[[ DATA FOR ANALYSIS open ]]

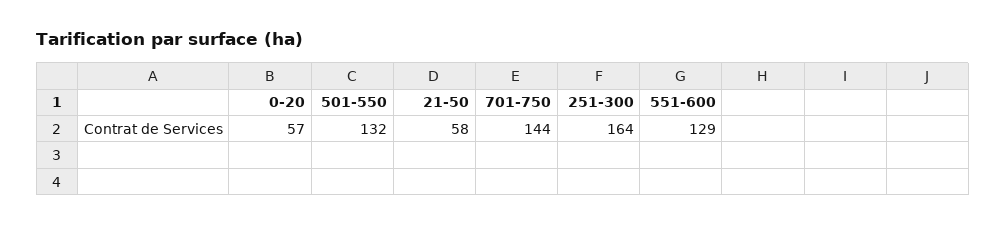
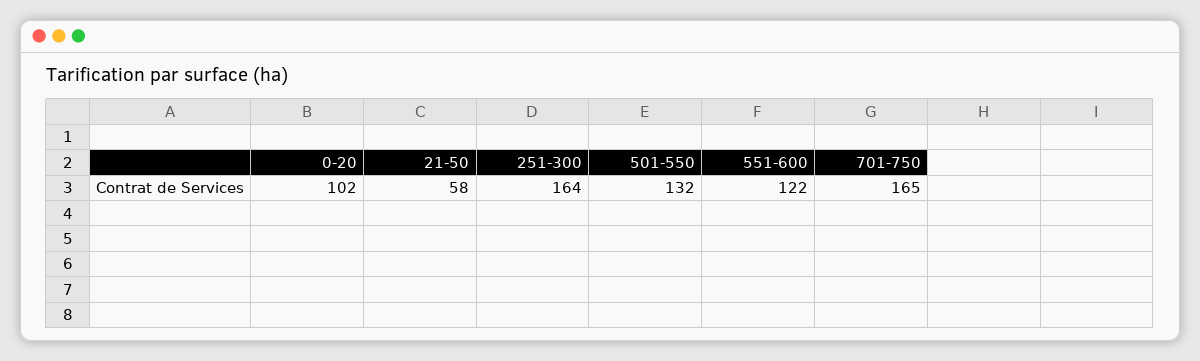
  {
-   "0-20": 57,
+   "0-20": 102,
    "501-550": 132,
    "21-50": 58,
-   "701-750": 144,
+   "701-750": 165,
    "251-300": 164,
-   "551-600": 129
+   "551-600": 122
  }

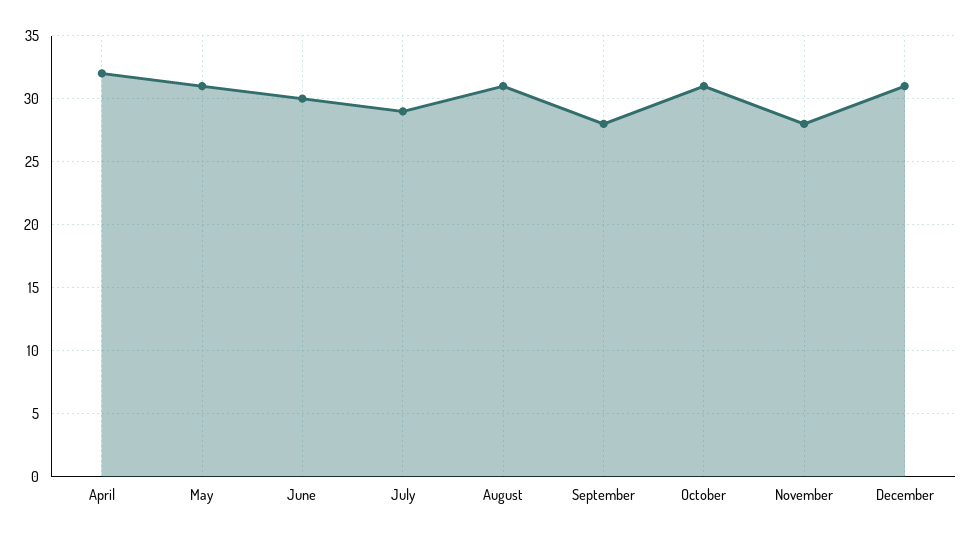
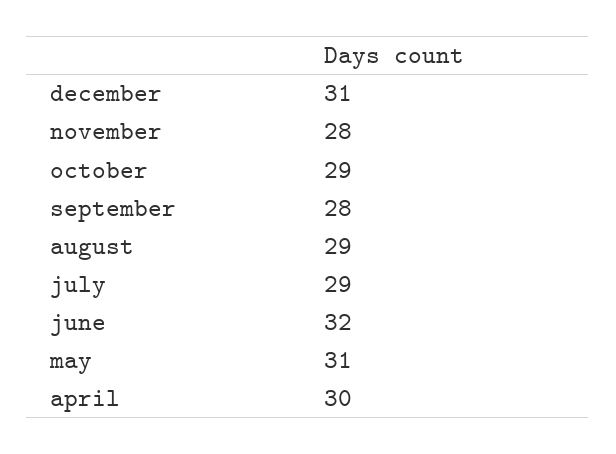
  {
-   "April": 32,
+   "April": 30,
    "May": 31,
-   "June": 30,
+   "June": 32,
    "July": 29,
-   "August": 31,
+   "August": 29,
    "September": 28,
-   "October": 31,
+   "October": 29,
    "November": 28,
    "December": 31
  }

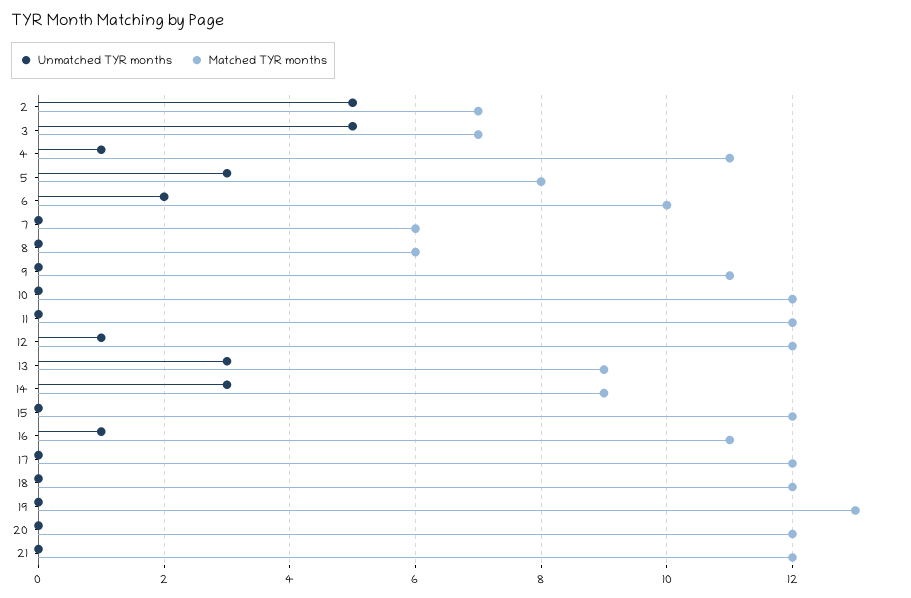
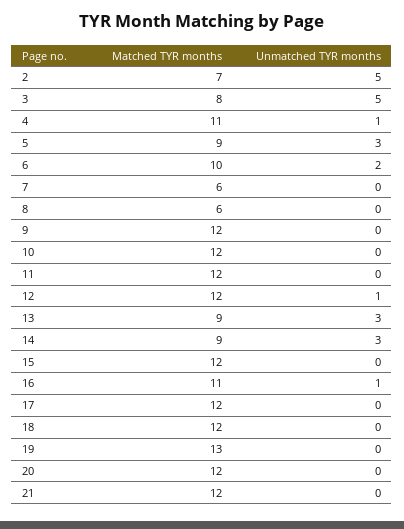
  {
    "Unmatched TYR months": {
      "2": 5,
      "3": 5,
      "4": 1,
      "5": 3,
      "6": 2,
      "7": 0,
      "8": 0,
      "9": 0,
      "10": 0,
      "11": 0,
      "12": 1,
      "13": 3,
      "14": 3,
      "15": 0,
      "16": 1,
      "17": 0,
      "18": 0,
      "19": 0,
      "20": 0,
      "21": 0
    },
    "Matched TYR months": {
      "2": 7,
-     "3": 7,
+     "3": 8,
      "4": 11,
-     "5": 8,
+     "5": 9,
      "6": 10,
      "7": 6,
      "8": 6,
-     "9": 11,
+     "9": 12,
      "10": 12,
      "11": 12,
      "12": 12,
      "13": 9,
      "14": 9,
      "15": 12,
      "16": 11,
      "17": 12,
      "18": 12,
      "19": 13,
      "20": 12,
      "21": 12
    }
  }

[[ DATA FOR ANALYSIS closed ]]

- ASSIGNMENT:
Return all the data exactly, pictures omitted.

- WRITTEN ANSWER:
  {
-   "0-20": 57,
+   "0-20": 102,
    "501-550": 132,
    "21-50": 58,
-   "701-750": 144,
+   "701-750": 165,
    "251-300": 164,
-   "551-600": 129
+   "551-600": 122
  }

  {
-   "April": 32,
+   "April": 30,
    "May": 31,
-   "June": 30,
+   "June": 32,
    "July": 29,
-   "August": 31,
+   "August": 29,
    "September": 28,
-   "October": 31,
+   "October": 29,
    "November": 28,
    "December": 31
  }

  {
    "Unmatched TYR months": {
      "2": 5,
      "3": 5,
      "4": 1,
      "5": 3,
      "6": 2,
      "7": 0,
      "8": 0,
      "9": 0,
      "10": 0,
      "11": 0,
      "12": 1,
      "13": 3,
      "14": 3,
      "15": 0,
      "16": 1,
      "17": 0,
      "18": 0,
      "19": 0,
      "20": 0,
      "21": 0
    },
    "Matched TYR months": {
      "2": 7,
-     "3": 7,
+     "3": 8,
      "4": 11,
-     "5": 8,
+     "5": 9,
      "6": 10,
      "7": 6,
      "8": 6,
-     "9": 11,
+     "9": 12,
      "10": 12,
      "11": 12,
      "12": 12,
      "13": 9,
      "14": 9,
      "15": 12,
      "16": 11,
      "17": 12,
      "18": 12,
      "19": 13,
      "20": 12,
      "21": 12
    }
  }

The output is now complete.